* **Questions**
- a) Can you retype the RichRAG passage below, starting at "Though some advanced" and ending at "a superficial description."?
- b) Answer these questions using the RichRAG passage:
(i) On what date was the paper published?
(ii) What two stages make up the training of the ranker?
(iii) In the Figure 1 case, which aspects of rapping are named as parts of a rich response?
- c) Could you continue the RichRAG passage from where it stops?

* **Document extract**
RichRAG: Crafting Rich Responses for Multi-faceted Queries in Retrieval-Augmented Generation

Paper · arXiv 2406.12566 · Published June 18, 2024

Existing studies mostly focus on question scenarios with clear user intents and concise answers. However, it is prevalent that users issue broad, open-ended queries with diverse sub-intents, for which they desire rich and long-form answers covering multiple relevant aspects. To tackle this important yet underexplored problem, we propose a novel RAG framework, namely RichRAG. It includes a sub-aspect explorer to identify potential sub-aspects of input questions, a multi-faceted retriever to build a candidate pool of diverse external documents related to these sub-aspects, and a generative list-wise ranker, which is a key module to provide the top-k most valuable documents for the final generator. These ranked documents sufficiently cover various query aspects and are aware of the generator’s preferences, hence incentivizing it to produce rich and comprehensive responses for users. The training of our ranker involves a supervised fine-tuning stage to ensure the basic coverage of documents, and a reinforcement learning stage to align downstream LLM’s preferences to the ranking of documents.

Though some advanced techniques (Jiang et al., 2023; Asai et al., 2024; Wang et al., 2023c; Li et al., 2024) have been proposed, existing studies primarily focus on addressing specific problems that require concise and definitive answers. However, user intents are complex and multi-faceted, necessitating rich and comprehensive answers. As Figure 1 shows, when a user inquires about rapping related information, a rich response about various aspects of rapping, such as origins, characteristics, and evolution could lead to a more satisfactory user experience than a superficial description.

* **Available data**

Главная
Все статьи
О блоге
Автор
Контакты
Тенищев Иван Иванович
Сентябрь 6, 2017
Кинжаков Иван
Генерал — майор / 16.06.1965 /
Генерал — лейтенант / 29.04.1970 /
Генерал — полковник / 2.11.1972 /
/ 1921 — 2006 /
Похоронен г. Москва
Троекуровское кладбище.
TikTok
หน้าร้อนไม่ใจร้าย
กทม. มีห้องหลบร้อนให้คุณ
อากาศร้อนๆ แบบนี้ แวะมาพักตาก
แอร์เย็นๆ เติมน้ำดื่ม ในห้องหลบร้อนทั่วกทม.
==
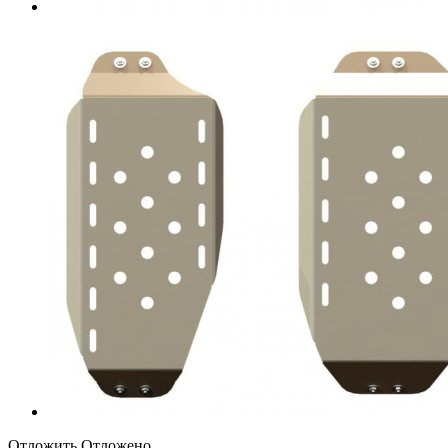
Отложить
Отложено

* **Numbered responses**
- a)
Though some advanced techniques (Jiang et al., 2023; Asai et al., 2024; Wang et al., 2023c; Li et al., 2024) have been proposed, existing studies primarily focus on addressing specific problems that require concise and definitive answers. However, user intents are complex and multi-faceted, necessitating rich and comprehensive answers. As Figure 1 shows, when a user inquires about rapping related information, a rich response about various aspects of rapping, such as origins, characteristics, and evolution could lead to a more satisfactory user experience than a superficial description.

- b)
(i) June 18, 2024
(ii) A supervised fine-tuning stage and a reinforcement learning stage
(iii) Origins, characteristics, and evolution

- c)
In further, we claim that a promising top-k ranking should have the following desirable features: (1) Comprehensiveness. Incentivizing LLM to generate rich and reliable responses requires external documents to comprehensively cover various query aspects. Therefore, the ability to model relationships among documents, hence maximizing the coverage of the entire reference list is crucial for the ranking module. (2) Alignment with the LLMs’ preferences. In RAG systems, the users of IR models are LLMs instead of humans. Thus, the reference order should be LLM-friendly, hence enhancing the generator to produce satisfying responses.

To achieve this, we devise a generative list-wise ranker based on encoder-decoder structures. It takes as input the user query, its identified subaspects, and all candidates, then directly generates top-k document IDs as final ranking lists. This structure offers two key advantages: (1) Global Document Modeling. The seq-to-seq model structure equips the ranker to effectively model global interactions among candidate documents, queries, and sub-aspects, thereby capturing the overall utility of generated ranking lists in covering the query’s multi-aspects. (2) Efficiency. Following the FiD structure (Izacard and Grave, 2021), we parallelize the encoding of each candidate and further introduce pooling and reuse operations to the decoder module.